How long before a collection agency reports to credit bureau

Your credit scores determine everything from the interest rate you pay on credit cards and loans to whether or not you qualify for rental housing. Once your debt has been sent from a creditor to a collection agency, chances are your credit rating has already been affected by the creditor's report. However, you can take measures to reduce the impact of additional hits to your credit score from your interactions with the collection agency.

Time Frame for Disputing a Debt

The Fair Debt Collection Practices Act provides you with 30 days to dispute a debt in writing and request an investigation after a collection agency's initial contact with you. Until the collection agency provides you with proof that the debt is legitimate, it may not conduct any further collection activity. Consumers often mistakenly believe that the prohibition on collection activity includes reporting the debt to the credit bureaus – thus giving them 30 days in which to pay the debt and prevent credit damage. Unfortunately, this is not the case.

According to the Federal Trade Commission, credit reporting does not constitute “collection activity.” Because a collection agency can opt to report your debt at any time after purchasing the account, it is imperative that you act quickly to pay your debt and avoid further credit consequences.

Post-Payment Reporting

After you pay a collection agency that has already reported your delinquent account to the credit bureaus, the company updates the report to reflect the fact that your debt is no longer outstanding. If you pay the debt before the collector reports it, that does not guarantee that the company will not report the account after you pay it off. A paid collection is just as detrimental to your credit scores as an unpaid collection.

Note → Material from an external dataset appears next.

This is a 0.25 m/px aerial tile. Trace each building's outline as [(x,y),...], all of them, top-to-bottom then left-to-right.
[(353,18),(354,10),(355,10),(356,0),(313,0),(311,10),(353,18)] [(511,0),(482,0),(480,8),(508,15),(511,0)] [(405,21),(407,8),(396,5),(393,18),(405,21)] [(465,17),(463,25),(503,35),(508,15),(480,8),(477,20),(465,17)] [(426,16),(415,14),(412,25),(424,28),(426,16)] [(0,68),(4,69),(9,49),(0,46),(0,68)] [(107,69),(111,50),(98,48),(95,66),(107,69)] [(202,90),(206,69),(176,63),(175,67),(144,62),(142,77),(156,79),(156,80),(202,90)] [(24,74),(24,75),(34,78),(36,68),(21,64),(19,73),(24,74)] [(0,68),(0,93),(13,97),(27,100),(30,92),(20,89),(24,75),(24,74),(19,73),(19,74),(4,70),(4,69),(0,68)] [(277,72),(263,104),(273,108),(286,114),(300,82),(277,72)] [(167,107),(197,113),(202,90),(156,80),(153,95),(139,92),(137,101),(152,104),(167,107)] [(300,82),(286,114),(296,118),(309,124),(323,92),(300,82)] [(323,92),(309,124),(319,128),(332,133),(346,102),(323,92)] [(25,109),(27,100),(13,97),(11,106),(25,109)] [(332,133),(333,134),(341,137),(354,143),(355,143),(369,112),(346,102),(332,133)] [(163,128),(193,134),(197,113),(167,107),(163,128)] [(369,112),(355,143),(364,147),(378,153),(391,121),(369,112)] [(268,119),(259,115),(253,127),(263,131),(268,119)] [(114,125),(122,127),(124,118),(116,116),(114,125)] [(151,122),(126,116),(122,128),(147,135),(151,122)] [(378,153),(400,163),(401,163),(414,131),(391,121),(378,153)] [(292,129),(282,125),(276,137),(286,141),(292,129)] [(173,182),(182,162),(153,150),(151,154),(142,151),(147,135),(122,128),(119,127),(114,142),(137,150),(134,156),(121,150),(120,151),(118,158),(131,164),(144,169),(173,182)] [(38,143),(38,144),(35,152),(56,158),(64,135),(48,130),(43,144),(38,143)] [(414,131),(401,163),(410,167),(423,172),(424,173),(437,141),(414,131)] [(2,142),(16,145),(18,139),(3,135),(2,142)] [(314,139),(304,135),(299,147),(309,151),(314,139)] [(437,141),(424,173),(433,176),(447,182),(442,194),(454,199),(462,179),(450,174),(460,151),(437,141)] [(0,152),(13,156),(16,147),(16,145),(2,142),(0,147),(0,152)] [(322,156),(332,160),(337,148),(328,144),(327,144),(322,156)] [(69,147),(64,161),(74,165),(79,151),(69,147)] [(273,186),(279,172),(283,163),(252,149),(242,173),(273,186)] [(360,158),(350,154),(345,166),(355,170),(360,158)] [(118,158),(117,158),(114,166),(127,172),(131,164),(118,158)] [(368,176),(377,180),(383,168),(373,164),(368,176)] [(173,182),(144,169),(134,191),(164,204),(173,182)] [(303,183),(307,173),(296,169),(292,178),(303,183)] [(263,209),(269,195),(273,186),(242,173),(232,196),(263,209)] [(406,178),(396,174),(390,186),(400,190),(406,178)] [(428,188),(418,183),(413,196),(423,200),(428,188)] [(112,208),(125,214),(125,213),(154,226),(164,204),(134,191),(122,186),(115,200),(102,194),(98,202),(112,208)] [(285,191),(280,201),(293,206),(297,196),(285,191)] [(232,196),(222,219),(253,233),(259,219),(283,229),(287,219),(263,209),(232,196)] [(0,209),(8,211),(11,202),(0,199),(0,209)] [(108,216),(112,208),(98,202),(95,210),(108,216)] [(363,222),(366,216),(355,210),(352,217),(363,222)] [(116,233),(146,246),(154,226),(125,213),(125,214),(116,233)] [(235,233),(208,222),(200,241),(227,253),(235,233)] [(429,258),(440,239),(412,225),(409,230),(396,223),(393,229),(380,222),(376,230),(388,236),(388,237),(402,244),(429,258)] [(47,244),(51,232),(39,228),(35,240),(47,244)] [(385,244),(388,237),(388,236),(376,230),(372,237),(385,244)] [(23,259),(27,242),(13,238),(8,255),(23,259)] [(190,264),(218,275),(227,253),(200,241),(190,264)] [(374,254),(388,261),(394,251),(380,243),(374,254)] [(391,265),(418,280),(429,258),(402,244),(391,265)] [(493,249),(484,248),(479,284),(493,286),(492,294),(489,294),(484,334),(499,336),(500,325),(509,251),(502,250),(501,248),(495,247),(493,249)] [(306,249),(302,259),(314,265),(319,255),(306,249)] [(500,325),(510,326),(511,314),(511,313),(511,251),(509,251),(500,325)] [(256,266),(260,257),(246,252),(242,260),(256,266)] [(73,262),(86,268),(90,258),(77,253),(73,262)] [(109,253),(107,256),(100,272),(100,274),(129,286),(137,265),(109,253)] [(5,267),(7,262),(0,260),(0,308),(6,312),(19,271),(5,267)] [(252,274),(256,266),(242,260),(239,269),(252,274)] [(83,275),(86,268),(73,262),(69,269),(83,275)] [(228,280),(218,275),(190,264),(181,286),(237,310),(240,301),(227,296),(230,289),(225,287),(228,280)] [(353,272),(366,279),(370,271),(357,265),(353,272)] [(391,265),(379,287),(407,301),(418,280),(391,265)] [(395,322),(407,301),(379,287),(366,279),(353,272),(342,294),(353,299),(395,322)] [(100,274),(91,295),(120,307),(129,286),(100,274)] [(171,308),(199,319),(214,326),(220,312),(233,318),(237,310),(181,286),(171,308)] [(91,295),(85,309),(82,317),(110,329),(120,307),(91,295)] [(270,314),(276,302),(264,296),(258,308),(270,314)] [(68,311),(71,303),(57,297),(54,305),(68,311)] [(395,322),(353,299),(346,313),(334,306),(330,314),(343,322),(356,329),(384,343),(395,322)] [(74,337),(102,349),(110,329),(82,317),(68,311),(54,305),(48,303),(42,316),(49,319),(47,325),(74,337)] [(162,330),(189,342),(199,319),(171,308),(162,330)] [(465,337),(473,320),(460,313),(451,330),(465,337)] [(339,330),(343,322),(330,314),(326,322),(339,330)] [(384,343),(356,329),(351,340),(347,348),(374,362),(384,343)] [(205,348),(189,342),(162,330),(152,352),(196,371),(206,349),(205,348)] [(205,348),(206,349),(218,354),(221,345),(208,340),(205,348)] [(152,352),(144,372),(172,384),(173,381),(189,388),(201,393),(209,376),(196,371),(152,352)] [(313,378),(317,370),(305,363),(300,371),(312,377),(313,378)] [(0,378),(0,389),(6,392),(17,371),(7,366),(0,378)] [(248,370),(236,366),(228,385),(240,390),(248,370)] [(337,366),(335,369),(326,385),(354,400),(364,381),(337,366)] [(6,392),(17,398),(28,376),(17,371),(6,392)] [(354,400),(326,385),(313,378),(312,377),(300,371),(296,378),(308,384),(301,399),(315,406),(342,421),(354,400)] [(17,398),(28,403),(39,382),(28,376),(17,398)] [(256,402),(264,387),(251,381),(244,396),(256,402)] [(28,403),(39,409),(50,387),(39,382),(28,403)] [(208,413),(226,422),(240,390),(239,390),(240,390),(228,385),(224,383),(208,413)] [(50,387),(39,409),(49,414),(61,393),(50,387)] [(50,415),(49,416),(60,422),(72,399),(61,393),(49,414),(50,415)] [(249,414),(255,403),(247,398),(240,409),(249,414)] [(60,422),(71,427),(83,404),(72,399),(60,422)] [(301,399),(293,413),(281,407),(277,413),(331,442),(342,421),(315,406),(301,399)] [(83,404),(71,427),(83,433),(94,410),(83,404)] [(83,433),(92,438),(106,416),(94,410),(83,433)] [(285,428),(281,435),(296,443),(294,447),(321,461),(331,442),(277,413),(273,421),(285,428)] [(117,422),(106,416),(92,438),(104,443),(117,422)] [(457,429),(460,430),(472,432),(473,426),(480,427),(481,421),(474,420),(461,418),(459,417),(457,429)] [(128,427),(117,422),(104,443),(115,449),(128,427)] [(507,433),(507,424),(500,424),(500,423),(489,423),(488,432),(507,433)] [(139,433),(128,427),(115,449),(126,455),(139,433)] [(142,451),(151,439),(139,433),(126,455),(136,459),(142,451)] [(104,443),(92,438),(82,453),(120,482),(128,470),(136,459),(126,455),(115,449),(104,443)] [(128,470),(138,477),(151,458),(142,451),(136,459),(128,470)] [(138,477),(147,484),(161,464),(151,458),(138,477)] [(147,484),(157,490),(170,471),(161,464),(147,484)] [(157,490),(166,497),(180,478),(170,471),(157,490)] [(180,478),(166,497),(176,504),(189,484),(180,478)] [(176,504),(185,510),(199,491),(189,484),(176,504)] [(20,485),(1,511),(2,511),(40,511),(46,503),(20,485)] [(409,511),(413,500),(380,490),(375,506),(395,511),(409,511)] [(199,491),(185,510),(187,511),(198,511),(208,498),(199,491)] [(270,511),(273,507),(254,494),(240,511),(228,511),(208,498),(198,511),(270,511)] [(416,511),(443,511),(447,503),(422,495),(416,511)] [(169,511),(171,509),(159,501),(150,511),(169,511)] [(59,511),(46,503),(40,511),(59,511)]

Before you submit your payment, ask that the collection agency send you a statement, in writing, agreeing not to report your debt to credit bureaus after you pay it off.

Settling the Amount

Collection agencies sometimes offer debtors debt settlement agreements by which the debtor can pay less than he owes to satisfy the debt. Rather than write off the unpaid balance, however, the collection agency may sell it to another debt collector. You don't want to fight this battle a second time.

Thus, if you can afford it, paying off the debt in full is the safest course of action to prevent future credit problems. If settling the debt is your only option, ask that the company provide you with a receipt noting that your account was “settled in full” and will not be sold to another collector.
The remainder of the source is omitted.